You’re never alone, for God is always there. God sent his angel to Hagar, and I can’t help but wonder a bit about this. We have faith there is a God and that He is real, but sometimes we just need to see, touch or feel the presence of the Lord. I think that the angel being there met that need for Hagar. There was no doubt that God knew where she was and that she needed to know that she wasn’t alone. God could talk to her, but sending an angel gave Hagar the comfort and encouragement she needed.

Though God could talk to us if He wanted to, many times He sends people to us when we are struggling to help give us companionship. When people try to help us during these times, be sure to accept their help.

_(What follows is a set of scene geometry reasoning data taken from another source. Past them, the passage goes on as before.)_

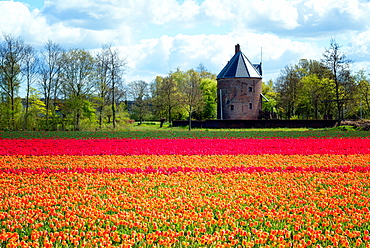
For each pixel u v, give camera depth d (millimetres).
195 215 10961
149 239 9445
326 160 22047
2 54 56094
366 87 84188
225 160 22031
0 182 15867
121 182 15531
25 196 13203
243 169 18641
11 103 57000
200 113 95375
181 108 90812
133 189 14438
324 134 41938
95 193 14148
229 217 11242
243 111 82750
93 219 10852
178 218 10875
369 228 10734
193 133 45406
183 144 29953
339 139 34406
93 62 59625
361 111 89375
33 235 9484
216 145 29234
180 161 21641
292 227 10680
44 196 13281
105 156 23547
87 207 11859
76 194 13703
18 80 57406
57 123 57906
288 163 21109
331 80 72125
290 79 84562
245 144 29922
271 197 13367
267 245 9266
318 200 13266
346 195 13773
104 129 56344
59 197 13961
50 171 18234
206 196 13445
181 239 9758
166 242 9242
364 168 18906
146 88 102562
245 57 85812
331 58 68062
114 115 59812
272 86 114500
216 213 11859
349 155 23938
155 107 95750
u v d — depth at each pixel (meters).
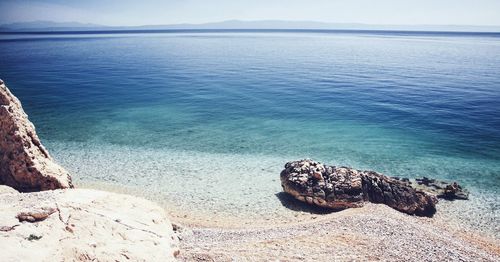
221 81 92.06
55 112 60.41
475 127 50.59
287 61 137.00
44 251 12.97
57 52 175.25
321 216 26.92
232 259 17.31
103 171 35.16
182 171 35.62
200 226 24.83
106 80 93.88
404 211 27.72
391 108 62.16
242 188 31.94
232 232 23.11
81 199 17.75
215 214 27.11
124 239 15.49
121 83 89.31
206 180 33.53
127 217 17.34
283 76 99.75
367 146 43.72
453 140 45.44
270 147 43.50
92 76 100.31
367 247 19.69
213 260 17.08
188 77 98.62
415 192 28.44
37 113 59.53
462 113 58.19
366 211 26.30
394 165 37.78
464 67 118.00
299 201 29.44
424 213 27.81
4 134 24.59
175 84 87.88
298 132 49.53
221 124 53.66
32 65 123.00
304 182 29.16
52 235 14.04
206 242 20.91
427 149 42.41
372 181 28.98
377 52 176.75
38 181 24.33
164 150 42.03
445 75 99.81
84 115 58.72
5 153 24.45
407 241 20.92
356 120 55.16
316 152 41.75
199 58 148.50
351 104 65.62
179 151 41.75
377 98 70.44
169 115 59.00
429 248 20.12
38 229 14.14
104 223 15.98
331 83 88.00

One last thought concerning the life of Hagar. Divorce isn’t the end of the world for you or your children. There are many people who went on to do great things after their parents were divorced. Ishmael became the father of a great nation that exists even to this day. A single parent is tempted to treat their children differently because of the hardship the divorce has caused in their life. Even though your child has suffered and faced obstacles because of the divorce, you cannot baby them or discipline them differently. You must continue to rear them like you would if you were still married.

If you are reading this and circumstances have left you the single parent, don’t give up! When those circumstances come, you must pull yourself together, move on and not let it destroy your life and the life of your children. God’s promises are there for us to claim. II Corinthians 12:9, “And he said unto me, My grace is sufficient for thee: for my strength is made perfect in weakness. Most gladly therefore will I rather glory in my infirmities, that the power of Christ may rest upon me.”

Decide you won’t allow the Devil to have the victory in your life. You can raise children who turn out right and serve the Lord. You are not alone!